Sir Ernest lanzó la siguiente pregunta directamente:
—¿Examinó usted una botella en particular?
—No, no lo creo.
—Tenga usted cuidado, señor Cavendish. Me refiero una botella pequeña de hidrocloruro de
estricnina.
—No... estoy seguro que no.
—Entonces, ¿cómo explica usted que se hayan encontrado en la botella sus huellas dactilares?
El sistema empleado por sir Ernest para amedentrar a los testigos era especialmente eficaz con
un temperamento nervioso.
—Me... me figuro que lo habré agarrado.
—¡Yo también me lo figuro! ¿Sustrajo usted algo del contenido de la botella?
—Desde luego que no.
—Entonces, ¿Para qué la agarró usted?
—En otros tiempos ha estudiado Medicina. Naturalmente, esas cosas me interesan.
—¡Ah! De modo que los venenos, «naturalmente», le interesan, ¿no es cierto? Sin embargo,
esperó usted a encontrarse a solas para satisfacer su «interés».
—Eso fue pura casualidad. Si hubieran estado allí los demás hubiera hecho exactamente lo
mismo.
—Sin embargo, ¿dio la casualidad de que los demás no estaban presentes?
—Sí, pero...
—De hecho, durante toda la tarde, usted estuvo a solas durante un par de minutos y ¿dio la
casualidad, estoy diciendo «la casualidad», de que en esos dos minutos usted se entregó a su
«natural interés» por el hidrocloruro de estricnina?
—Bueno, yo... yo...
Con semblante expresivo y satisfecho, sir Ernest observó:
—No tengo nada más que preguntarle, señor Cavendish. El interrogatorio había causado gran
excitación en la sala. Las cabezas de muchas de las elegantes señoras presentes se hallaban muy
juntas y sus cuchicheos se hicieron tan ruidosos que el juez amenazó indignado con desalojar la
sala, si no se hacía silencio inmediatamente. No hubo mucho más que declarar. Los peritos en
caligrafía fueron llamados para que opinasen sobre la firma de «Alfred Inglethorp» en el libro de
registros de la farmacia. Declararon todos con unanimidad que no era la escritura de Inglethorp y
dijeron que según su punto de vista podía ser la del acusado desfigurada.

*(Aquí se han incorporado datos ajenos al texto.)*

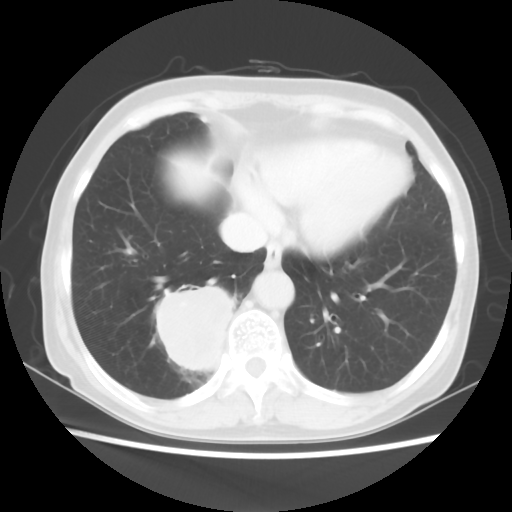
Chest CT, one axial slice; slice 16 of 56 in the series (ordered by position); reconstruction kernel STANDARD; 120 kVp; lung window (W 1500 / L -600 HU); 5 mm slice thickness; 512 × 512 image matrix, field of view 332 × 332 mm. Female patient, age 66 years. Case-level facts recorded for this patient, not image findings: clinical TNM (as recorded): T2 N3 M0.
Outlined on this slice (bounding box drawn by a radiologist):
- lung tumour (recorded histology: small cell carcinoma): bounding box <157,277,237,380> (left, top, right, bottom; pixels)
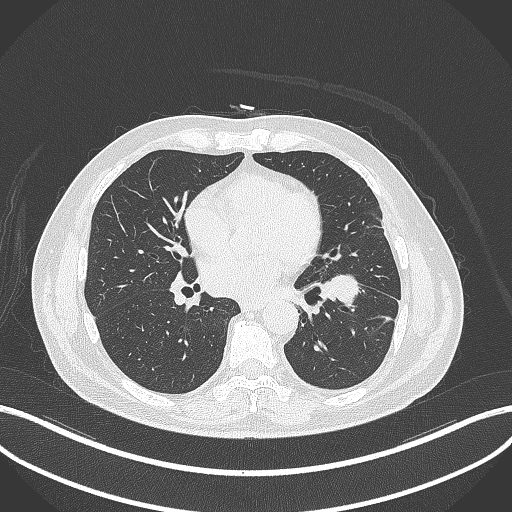
Chest CT, one axial slice; slice 167 of 230 in the series (ordered by position); 120 kVp; lung window (W 1500 / L -600 HU); 512 × 512 image matrix, field of view 400 × 400 mm. Patient: male, 68 years. From the clinical record (not read from this slice): clinical TNM (as recorded): T2b N0 M0.
Annotated regions visible in this slice (rectangle marked by the reading radiologist):
- lung tumour (recorded histology: squamous cell carcinoma): box from (x=321, y=268) to (x=365, y=311) px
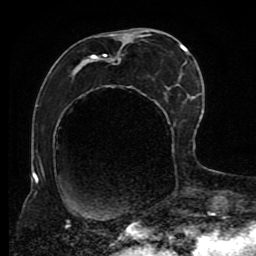
Breast MRI (dynamic contrast-enhanced), one axial slice; position 38 of 80 along the scan axis; cropped to one breast; dynamic contrast-enhanced series, time point 2 of 8 at this slice position (early post-contrast); 1.5 T; TE 4.2 ms, TR 7 ms; 256 × 256 image matrix. Female patient.
Structures marked on this image (semi-automatically segmented with operator editing):
- enhancing-tissue mask used for the functional tumour volume (all voxels passing the contrast-enhancement thresholds inside the analysis volume; usually the tumour): box from (x=66, y=30) to (x=191, y=223) px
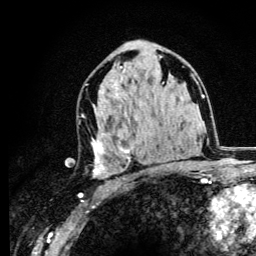
Breast MRI (dynamic contrast-enhanced), one axial slice. Position 68 of 134 along the scan axis. Cropped to one breast. Dynamic contrast-enhanced series, time point 2 of 6 at this slice position (early post-contrast). 3 T. TE 4.2 ms, TR 8.6 ms. 1.2 mm slice thickness. 256 × 256 image matrix, field of view 160 × 160 mm. Female patient.
Structures marked on this image (semi-automatic segmentation, software-assisted and operator-edited):
- enhancing-tissue mask used for the functional tumour volume (all voxels passing the contrast-enhancement thresholds inside the analysis volume; usually the tumour): bounding box (x1, y1, x2, y2) in pixels: (91, 66, 164, 178)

Interrogados por la parte
contraria, admitieron que podía ser la del acusado hábilmente falsificada.
El discurso de sir Ernest al iniciar la defensa no fue larga, pero estaba respaldado por la fuerza
de su enérgica personalidad. Nunca, dijo, en el transcurso de su larga experiencia, se había
encontrado con una acusación de asesinato basada en pruebas tan poco convincentes. No sólo se
trataba de pruebas de indicios, sino que la mayor parte de ellas no estaban ni siquiera probadas.
Que los señores del jurado recordaran toda la declaración oída y la examinaran imparcialmente. La
estricnina había sido encontrada en un cajón del cuarto del acusado. El cajón no estaba cerrado,
como había señalado él con anterioridad, y alegó que no podía probarse que hubiera sido el
acusado el que había escondido allí el veneno. De hecho, se trataba de una tentativa ruin y
malvada por parte de una tercera persona de hacer recaer el crimen sobre el acusado. La acusación
había sido incapaz de mostrar la más insignificante prueba en apoyo de su pretensión de que no
fue el acusado quien encargó la barba negra a casa Parkson. La discusión que se cruzó entre el
acusado y su madrastra había sido abiertamente admitida, pero tanto esta discusión como sus
apuros económicos habían sido exagerados groseramente.